Even better, this one is even more self-assured than some of her predecessors. Unlike Buffy, for example, Kim is able to stay on the cheerleading squad while saving the world. Her double life actually helps her. On the show’s website, Kim observes that the exercise and acrobatic demands of cheerleading are “mega-handy when I’m going up against those wacko bad guys.” As her arch-nemesis, evil scientist Dr. Drakken (John Di Maggio), puts it, “Why did she have to be a cheerleader? If she’d been on the debate team, I would have vaporized her by now.” But his stereotypical view, that brawn is harder to fight than brains, doesn’t hold up with regard to Kim. In fact, she is clever, as well as graceful and physically fit. She even puts her girly implements to work, using lip gloss and her compact mirror to defeat her adversaries.

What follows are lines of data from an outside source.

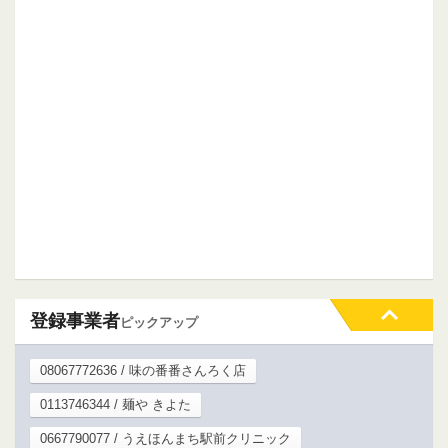
登録事業者
ピックアップ
08067772636 / 味の番番さんろく店
0113746344 / 麺や きよた
0667790077 / うえほんまち駅前クリニック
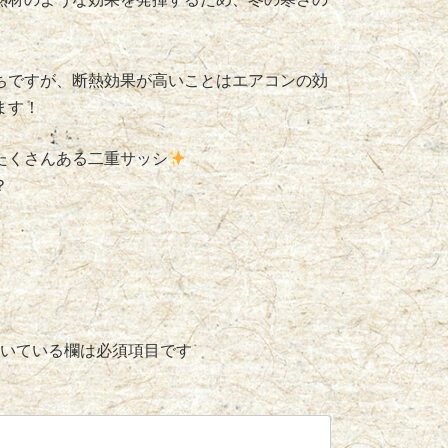
ちですが、断熱効果が高いことはエアコンの効
ます！
たくさんある二重サッシ
？
いている欄は必須項目です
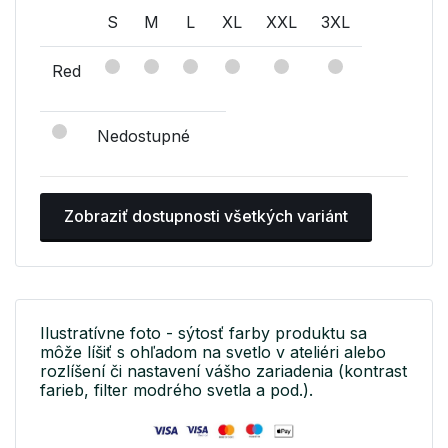
S
M
L
XL
XXL
3XL
Red
Nedostupné
Zobraziť dostupnosti všetkých variánt
Ilustratívne foto - sýtosť farby produktu sa
môže líšiť s ohľadom na svetlo v ateliéri alebo
rozlíšení či nastavení vášho zariadenia (kontrast
farieb, filter modrého svetla a pod.).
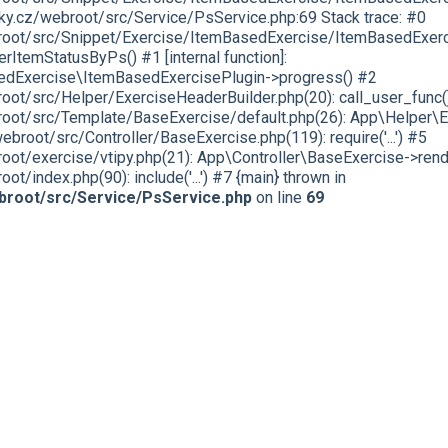
y.cz/webroot/src/Service/PsService.php:69 Stack trace: #0
ot/src/Snippet/Exercise/ItemBasedExercise/ItemBasedExerci
ItemStatusByPs() #1 [internal function]:
edExercise\ItemBasedExercisePlugin->progress() #2
t/src/Helper/ExerciseHeaderBuilder.php(20): call_user_func(
t/src/Template/BaseExercise/default.php(26): App\Helper\Ex
oot/src/Controller/BaseExercise.php(119): require('...') #5
t/exercise/vtipy.php(21): App\Controller\BaseExercise->rend
index.php(90): include('...') #7 {main} thrown in
root/src/Service/PsService.php
on line
69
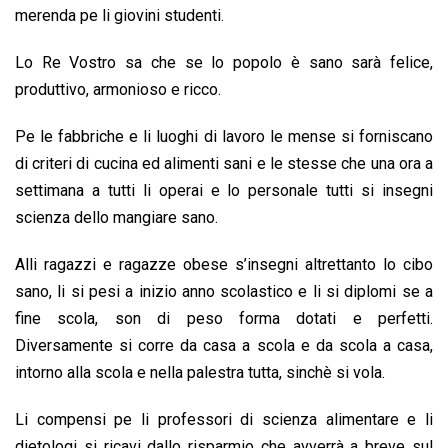
merenda pe li giovini studenti.
Lo Re Vostro sa che se lo popolo è sano sarà felice,
produttivo, armonioso e ricco.
Pe le fabbriche e li luoghi di lavoro le mense si forniscano
di criteri di cucina ed alimenti sani e le stesse che una ora a
settimana a tutti li operai e lo personale tutti si insegni
scienza dello mangiare sano.
Alli ragazzi e ragazze obese s’insegni altrettanto lo cibo
sano, li si pesi a inizio anno scolastico e li si diplomi se a
fine scola, son di peso forma dotati e perfetti.
Diversamente si corre da casa a scola e da scola a casa,
intorno alla scola e nella palestra tutta, sinchè si vola.
Li compensi pe li professori di scienza alimentare e li
dietologi si ricavi dallo risparmio che avverrà a breve sul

Dr. Drakken isn’t her only problem: she also has to deal with the hostility and disparaging remarks of fellow cheerleader Bonnie Rockwaller [Kirsten Storms]. For Kim, these two are equally aggravating, and equally possible to overcome. But Kim has another, more secret nemesis, one that will be familiar to many young viewers: her own self-doubt. Despite her good looks, bubbly personality, and superhero status, she is still afraid of being rejected by Josh, a heartbreaker with fashionably two-toned hair and blasé attitude.

Perhaps there’s a grain of truth in Kim’s fantastic existence: while she is a high school student, her most passionate interests are not her classes or homework assignments. Instead, she expends her boundless energy on extracurricular activities, both standard (cheerleading, getting a date with Josh for the school dance) and less so (maintaining global security). The only thing scarier than evil villains are boys you like. And in the end, the formula always wins, and Kim always gets the villains — and the boy — by combining use of her brains, body, and heart. Perhaps she’ll inspire similar representations of flesh-and-blood high school females.